Environmentalists say the EPA's new rules weaken the existing law.
Cory Chadwick is director of the county's Environmental Services Department, but wrote the letter to Sens. John Edwards, D-N.C., and Joe Lieberman, D-Conn., in his capacity as president of the Association of Local Air Pollution Control Officers.
In the letter, Chadwick says the new standards proposed by the U.S. Environmental Protection Agency are "less protective of the environment than current regulations and interfere with our efforts to achieve and sustain clean, healthful air."
Current standards say that power plants and other major polluters must install new air pollution controls when their plants expand. The EPA's proposal, which is part of President Bush's energy bill, would add many loopholes to the rule, said Casey Aden-Wansbury, press secretary for Lieberman.
EPA officials say their proposed rules will make enforcement more efficient.
Chadwick said the issue comes down to states' rights.
"If a state now has a program in place and they believe it is as stringent, or more than the EPA requires, they should have the option of keeping their own program," Chadwick said. "This amendment would allow them to do that."
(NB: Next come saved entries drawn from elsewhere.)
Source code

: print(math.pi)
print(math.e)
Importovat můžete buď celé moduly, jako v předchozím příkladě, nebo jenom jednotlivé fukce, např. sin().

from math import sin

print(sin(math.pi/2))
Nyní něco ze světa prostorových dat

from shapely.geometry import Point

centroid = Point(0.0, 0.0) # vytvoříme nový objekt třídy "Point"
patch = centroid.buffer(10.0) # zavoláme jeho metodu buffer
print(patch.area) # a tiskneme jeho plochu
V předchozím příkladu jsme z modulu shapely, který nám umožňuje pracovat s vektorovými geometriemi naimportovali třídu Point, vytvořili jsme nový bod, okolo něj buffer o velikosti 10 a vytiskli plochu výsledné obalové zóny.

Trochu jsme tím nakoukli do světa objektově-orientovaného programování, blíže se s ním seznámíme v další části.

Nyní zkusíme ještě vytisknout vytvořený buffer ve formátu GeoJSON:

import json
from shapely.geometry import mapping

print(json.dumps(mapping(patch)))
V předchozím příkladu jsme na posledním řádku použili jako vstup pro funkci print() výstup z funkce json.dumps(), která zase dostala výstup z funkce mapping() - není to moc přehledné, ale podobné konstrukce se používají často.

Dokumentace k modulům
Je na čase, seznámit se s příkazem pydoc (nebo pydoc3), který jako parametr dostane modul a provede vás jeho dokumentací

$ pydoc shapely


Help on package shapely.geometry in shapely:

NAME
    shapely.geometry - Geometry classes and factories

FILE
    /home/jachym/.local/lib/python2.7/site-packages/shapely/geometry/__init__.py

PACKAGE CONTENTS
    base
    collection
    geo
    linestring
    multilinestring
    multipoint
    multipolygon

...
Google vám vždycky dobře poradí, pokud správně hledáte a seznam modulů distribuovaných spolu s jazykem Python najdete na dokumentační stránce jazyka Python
The amendment would require the federal government to prove that the EPA's standards are tougher than a state's program. Under the EPA's proposed rule, that expensive and time-consuming burden would fall to the states.
Tatjana Vujic, lawyer with the Environmental Integrity Project in Washington, D.C., said the EPA's new rules give polluters loopholes for getting out of installing pollution controls. She said the Edwards-Lieberman amendment is a good one.
"It gives states the option of not having the new rule forced upon them," Vujic said. "It also puts the onus on EPA to determine whose rules are more strict, and that's a huge burden."
The Edwards-Lieberman amendment could be voted on this week.